Je profitai de ce moment de calme pour repenser à ces instants passés avec Séléné dans ce rêve. Dire qu’il allait falloir attendre encore pour la revoir… Je cherchai à me tourner sur le lit, comme pour me préparer à me lever, mais rien que cette manœuvre me vida de mon énergie. Une douleur aiguë me traversa lorsque, par inadvertance, je m’appuyai sur le moignon de mon bras gauche. Je décidai de rester assis sur le côté, sentant déjà un léger vertige.

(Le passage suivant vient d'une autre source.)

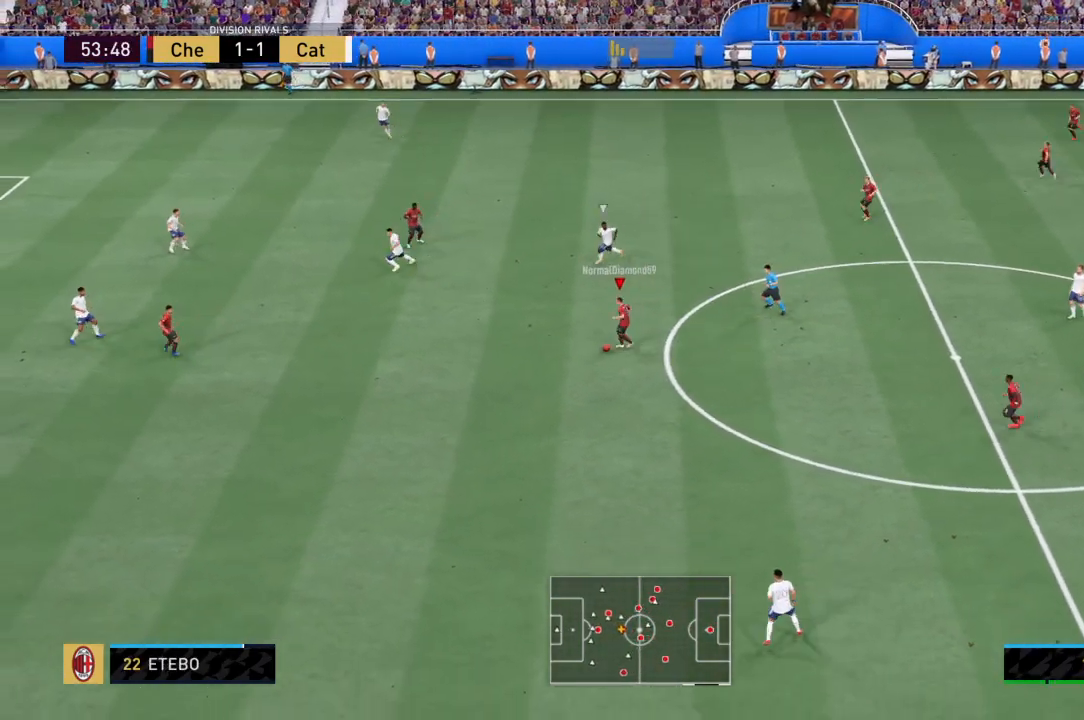
{"buttons": ["R2"], "left_stick": "left", "right_stick": "center", "events": [[33, "left_stick", "left"], [67, "TRIANGLE", "up"], [467, "R2", "down"]]}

Deux infirmiers en blouse vert clair entrèrent alors dans la chambre et m’attrapèrent pour éviter que je ne bascule en avant, au moment même où Natali revenait avec la chaise roulante.

« Que faites-vous ? Je ne peux donc pas vous laisser seul deux minutes sans que vous tentiez une bêtise », lança-t-elle d’un ton faussement sévère.

« Pour être franc, je n’ai jamais aimé les hôpitaux… ni cette odeur aseptisée », répondis-je avec un petit sourire fatigué.

Les deux infirmiers me saisirent et me posèrent délicatement sur mes jambes, mais lorsque je voulus prendre appui, elles me lâchèrent presque aussitôt. Heureusement qu’ils me retenaient, sinon je serais allé m’écraser au sol.

« Je m’en doutais, vous ne pourrez certainement pas remarcher avant demain », dit l’un d’eux.

Je grimaçai légèrement, déjà épuisé, et ne cherchai pas à répliquer lorsqu’ils me déposèrent dans la chaise roulante.

« Je vous emmène auprès de votre fille. Essayez de vous reposer pendant le trajet », dit Natali.

« Merci… » murmurai-je, tandis que je sentais déjà la torpeur me reprendre dans ses bras.